Çok basit bir anket yapmanızı öneriyorum. Yakın çevrenizde 10 kişiye önce “biz adam olmayız” hükmünü doğru bulup bulmadığını sorun. İki gün sonra da aynı 10 kişiden kendisi için “ben adamım” ifadesini doğrulatın. Anketin sonucunda göreceksiniz ki; “biz adam olmayız” diyenlerin hemen hepsi, kendisinin “adam gibi adam” olduğu fikrindedir. İlk bakışta bu bir çelişki gibi durmaktadır. Çünkü “biz”, “ben”lerin toplamıdır. “Ben”ler teker teker adamsa, toplamı olan “biz” de adamdır. Öyleyse “biz adam olmayız” ile “ben adamım” önermeleri mantıken çelişik midir? Hayır değildir! Şöyle ki; eğer birey, adam olmadığı halde kendini “adam” olarak görüyorsa, adam olmaya yani “düşünce ve davranışlarını değiştirmeye” niyet ve ihtiyacı yoktur. Toplum da “düşünce ve davranışlarını değiştirmeyecek” bireylerden oluştuğuna göre “biz adam olmayız” önermesi doğrudur. Yani biz bugün adam değilsek, ileride de adam olmayacağız. Peki, bireylerin kendilerini adam kabul ederken “biz adam olmayız” demesi bir çelişki olarak devam etmiyor mu?

HERKES ÖTEKİDİR

Hem ediyor hem de etmiyor. Çünkü biz adam olmayız ibaresindeki “adam” ile “ben adamım” ifadesindeki “adam” aynı şey değildir. Bireyler, ben adamım ama biz adam olmayız derken aslında şunu söylüyor: Ben ve bana benzeyenler (mesela laikler veya alnı secdeye değenler) adamdır. Bize benzemeyen “ötekiler” adam değildir. Ancak olaya toplumun tümü açısından bakılırsa ortada bir çelişki olduğu su götürmez. Çünkü her “biz kümesi” diğerine göre ötekidir. Dolaysıyla herkes ötekidir. Herkes ötekiyse “ya herkes adamdır ya da hiç kimse adam değildir.” Üstelik adam da olmayacaktır.
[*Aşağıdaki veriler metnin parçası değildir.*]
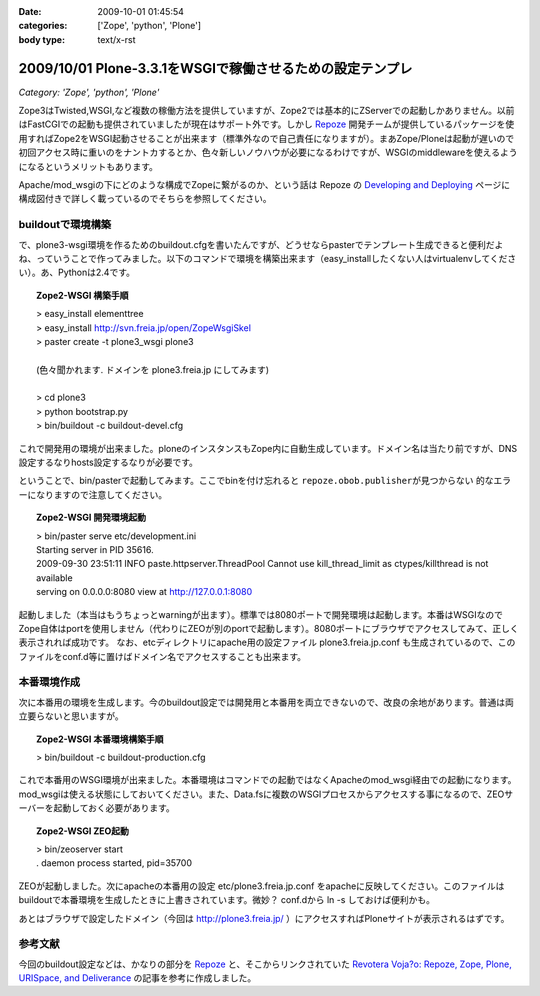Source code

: :date: 2009-10-01 01:45:54
:categories: ['Zope', 'python', 'Plone']
:body type: text/x-rst

==========================================================
2009/10/01 Plone-3.3.1をWSGIで稼働させるための設定テンプレ
==========================================================

*Category: 'Zope', 'python', 'Plone'*

Zope3はTwisted,WSGI,など複数の稼働方法を提供していますが、Zope2では基本的にZServerでの起動しかありません。以前はFastCGIでの起動も提供されていましたが現在はサポート外です。しかし Repoze_ 開発チームが提供しているパッケージを使用すればZope2をWSGI起動させることが出来ます（標準外なので自己責任になりますが）。まあZope/Ploneは起動が遅いので初回アクセス時に重いのをナントカするとか、色々新しいノウハウが必要になるわけですが、WSGIのmiddlewareを使えるようになるというメリットもあります。

Apache/mod_wsgiの下にどのような構成でZopeに繋がるのか、という話は Repoze の `Developing and Deploying`_ ページに構成図付きで詳しく載っているのでそちらを参照してください。

buildoutで環境構築
--------------------

で、plone3-wsgi環境を作るためのbuildout.cfgを書いたんですが、どうせならpasterでテンプレート生成できると便利だよね、っていうことで作ってみました。以下のコマンドで環境を構築出来ます（easy_installしたくない人はvirtualenvしてください）。あ、Pythonは2.4です。

.. topic:: Zope2-WSGI 構築手順
  :class: dos

  | > easy_install elementtree
  | > easy_install http://svn.freia.jp/open/ZopeWsgiSkel
  | > paster create -t plone3_wsgi plone3
  |
  | (色々聞かれます. ドメインを plone3.freia.jp にしてみます)
  |
  | > cd plone3
  | > python bootstrap.py
  | > bin/buildout -c buildout-devel.cfg

これで開発用の環境が出来ました。ploneのインスタンスもZope内に自動生成しています。ドメイン名は当たり前ですが、DNS設定するなりhosts設定するなりが必要です。

ということで、bin/pasterで起動してみます。ここでbinを付け忘れると ``repoze.obob.publisherが見つからない`` 的なエラーになりますので注意してください。

.. topic:: Zope2-WSGI 開発環境起動
  :class: dos

  | > bin/paster serve etc/development.ini
  | Starting server in PID 35616.
  | 2009-09-30 23:51:11 INFO paste.httpserver.ThreadPool Cannot use kill_thread_limit as ctypes/killthread is not available
  | serving on 0.0.0.0:8080 view at http://127.0.0.1:8080


起動しました（本当はもうちょっとwarningが出ます）。標準では8080ポートで開発環境は起動します。本番はWSGIなのでZope自体はportを使用しません（代わりにZEOが別のportで起動します）。8080ポートにブラウザでアクセスしてみて、正しく表示されれば成功です。
なお、etcディレクトリにapache用の設定ファイル plone3.freia.jp.conf も生成されているので、このファイルをconf.d等に置けばドメイン名でアクセスすることも出来ます。


本番環境作成
----------------

次に本番用の環境を生成します。今のbuildout設定では開発用と本番用を両立できないので、改良の余地があります。普通は両立要らないと思いますが。

.. topic:: Zope2-WSGI 本番環境構築手順
  :class: dos

  | > bin/buildout -c buildout-production.cfg

これで本番用のWSGI環境が出来ました。本番環境はコマンドでの起動ではなくApacheのmod_wsgi経由での起動になります。mod_wsgiは使える状態にしておいてください。また、Data.fsに複数のWSGIプロセスからアクセスする事になるので、ZEOサーバーを起動しておく必要があります。

.. topic:: Zope2-WSGI ZEO起動
  :class: dos

  | > bin/zeoserver start
  | . daemon process started, pid=35700

ZEOが起動しました。次にapacheの本番用の設定 etc/plone3.freia.jp.conf をapacheに反映してください。このファイルはbuildoutで本番環境を生成したときに上書きされています。微妙？ conf.dから ln -s しておけば便利かも。

あとはブラウザで設定したドメイン（今回は http://plone3.freia.jp/ ）にアクセスすればPloneサイトが表示されるはずです。


参考文献
-----------

今回のbuildout設定などは、かなりの部分を Repoze_ と、そこからリンクされていた `Revotera Voja?o: Repoze, Zope, Plone, URISpace, and Deliverance`_ の記事を参考に作成しました。


.. _Repoze: http://repoze.org/
.. _`Developing and Deploying`: http://repoze.org/devdep.html
.. _`Revotera Voja?o: Repoze, Zope, Plone, URISpace, and Deliverance`: http://feneric.blogspot.com/2009/07/repoze-zope-plone-urispace-and.html


.. :extend type: text/html
.. :extend:
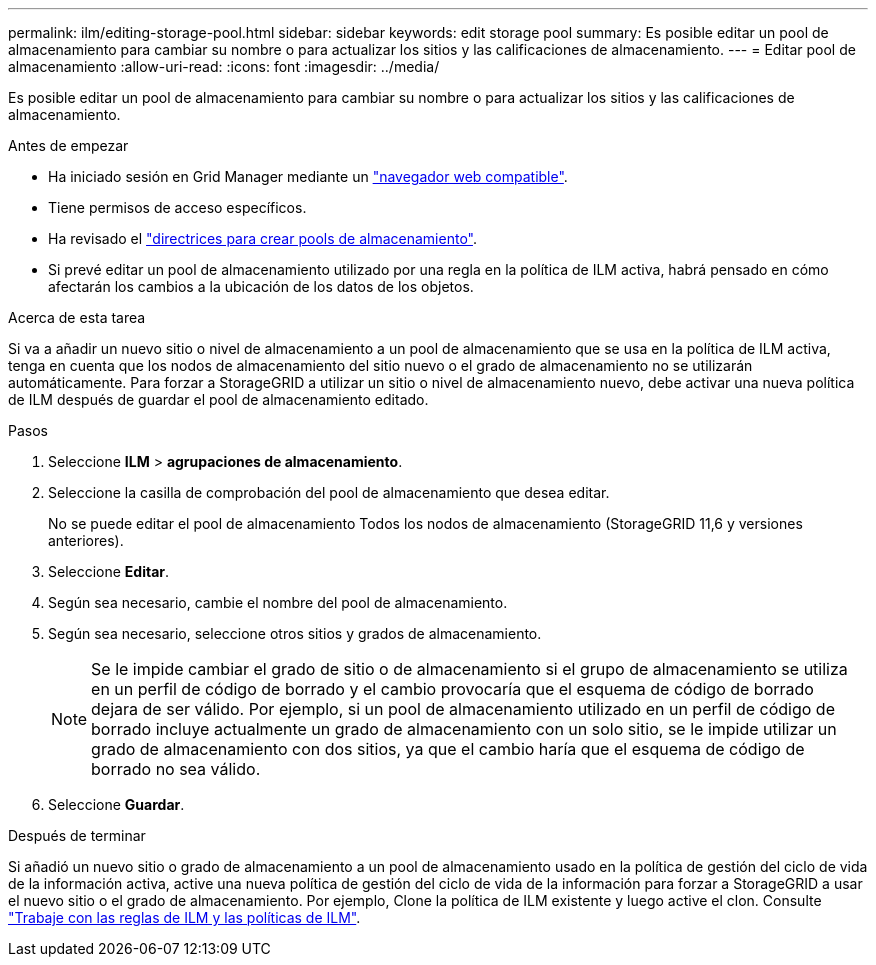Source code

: ---
permalink: ilm/editing-storage-pool.html 
sidebar: sidebar 
keywords: edit storage pool 
summary: Es posible editar un pool de almacenamiento para cambiar su nombre o para actualizar los sitios y las calificaciones de almacenamiento. 
---
= Editar pool de almacenamiento
:allow-uri-read: 
:icons: font
:imagesdir: ../media/


[role="lead"]
Es posible editar un pool de almacenamiento para cambiar su nombre o para actualizar los sitios y las calificaciones de almacenamiento.

.Antes de empezar
* Ha iniciado sesión en Grid Manager mediante un link:../admin/web-browser-requirements.html["navegador web compatible"].
* Tiene permisos de acceso específicos.
* Ha revisado el link:guidelines-for-creating-storage-pools.html["directrices para crear pools de almacenamiento"].
* Si prevé editar un pool de almacenamiento utilizado por una regla en la política de ILM activa, habrá pensado en cómo afectarán los cambios a la ubicación de los datos de los objetos.


.Acerca de esta tarea
Si va a añadir un nuevo sitio o nivel de almacenamiento a un pool de almacenamiento que se usa en la política de ILM activa, tenga en cuenta que los nodos de almacenamiento del sitio nuevo o el grado de almacenamiento no se utilizarán automáticamente. Para forzar a StorageGRID a utilizar un sitio o nivel de almacenamiento nuevo, debe activar una nueva política de ILM después de guardar el pool de almacenamiento editado.

.Pasos
. Seleccione *ILM* > *agrupaciones de almacenamiento*.
. Seleccione la casilla de comprobación del pool de almacenamiento que desea editar.
+
No se puede editar el pool de almacenamiento Todos los nodos de almacenamiento (StorageGRID 11,6 y versiones anteriores).

. Seleccione *Editar*.
. Según sea necesario, cambie el nombre del pool de almacenamiento.
. Según sea necesario, seleccione otros sitios y grados de almacenamiento.
+

NOTE: Se le impide cambiar el grado de sitio o de almacenamiento si el grupo de almacenamiento se utiliza en un perfil de código de borrado y el cambio provocaría que el esquema de código de borrado dejara de ser válido. Por ejemplo, si un pool de almacenamiento utilizado en un perfil de código de borrado incluye actualmente un grado de almacenamiento con un solo sitio, se le impide utilizar un grado de almacenamiento con dos sitios, ya que el cambio haría que el esquema de código de borrado no sea válido.

. Seleccione *Guardar*.


.Después de terminar
Si añadió un nuevo sitio o grado de almacenamiento a un pool de almacenamiento usado en la política de gestión del ciclo de vida de la información activa, active una nueva política de gestión del ciclo de vida de la información para forzar a StorageGRID a usar el nuevo sitio o el grado de almacenamiento. Por ejemplo, Clone la política de ILM existente y luego active el clon. Consulte link:working-with-ilm-rules-and-ilm-policies.html["Trabaje con las reglas de ILM y las políticas de ILM"].
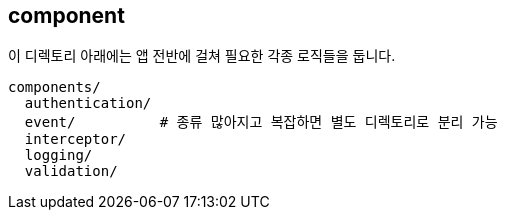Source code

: [[overview]]
== component
이 디렉토리 아래에는 앱 전반에 걸쳐 필요한 각종 로직들을 둡니다.

----
components/
  authentication/
  event/          # 종류 많아지고 복잡하면 별도 디렉토리로 분리 가능
  interceptor/
  logging/
  validation/
----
Bundan daha önemlisi, ötekine göre “adamlardan oluşan” her küme de kendi içinde yine “adamlar” ve “adam olmayanlar” diye iki alt kümeye ayrılır. Bu ikiye bölünme ve bir kümenin ötekini ortadan kaldırma arzusunun başlangıcı, Adem ile Havva’nın oğulları olan iki kardeşe yani Habil ve Kabil’e kadar gider.

SORUN CİDDİ AMA ÇÖZÜM VAR

6 Şubat 2023’te dünyanın en büyük karasal depremlerinden biri ülkemizde ve iç harbin perişan ettiği kısmetsiz Suriye’de oldu. Bu facia, ülkemizde ötekileştirmenin toplumda adeta “fay hattı” yarattığı 20 yıllık AKP (Erdoğan) iktidarının sona yaklaştığı bir döneme rastladı. Muhalefet, bu doğal afet, iktidarın yanlış imar politikası ve depremden sonrası beceriksizlikleri yüzünden beşerî bir felakete dönüştü diyor. İktidar da muhalefetin “devletin” yaptıklarını görmezden gelerek bozgunculuk yaptığını söylüyor. Siyasette bunlar doğaldır. Kafayı takmamak ve “toplumsal fayı” tetiklememek gerekir. Önümüzde de seçimler var. Bu sayede halk, depremin sebep olduğu “maddi ve manevi hasarı” dürüst ve rasyonel bir şekilde onarma görev ve yetkisini kime vereceğine bizzat karar vererek tarihi bir sorumluluk üstlenecektir. Bu büyük bir avantajdır. Ne mutlu ki; demokrasi ile yönetiliyoruz.

BATI, ERDOĞAN’IN GİTMESİNİ ÇOK İSTİYOR

Benim bugün üzerinde durmak istediğim esas konu, iç değil dış politika ile ilgilidir. ABD ve AB bir Orta Şark diktatörü olarak gördüğü Erdoğan’ın gitmesini çok istiyor. HDP’nin desteği ile muhalefet adayının Cumhurbaşkanlığı seçimini açık ara kazanması kuvvetle muhtemeldir. Meclis’te de çoğunluk muhalefete geçecektir. AKP ve Erdoğan dönemi bitmektedir. Millet İttifakı asla “Erdoğan iktidarı bırakmaz biz de muhalefete devam ederiz” diye düşünmesin. “İktidara geliyoruz” desin. ABD ve AB, bir zamanlar “Kemalizm”i tasfiye ediyor diye Erdoğan’ı yere göğe koyamıyordu. Şimdi niçin papaz oldular? Batının isteyip de Erdoğan’ın vermediği nedir? Millet İttifakı bunları bulmalı, halka anlatmalı ve içe-dışa tutamayacağı sözler vermemelidir.

SON SÖZ: Yarının kararı bugünden alınır.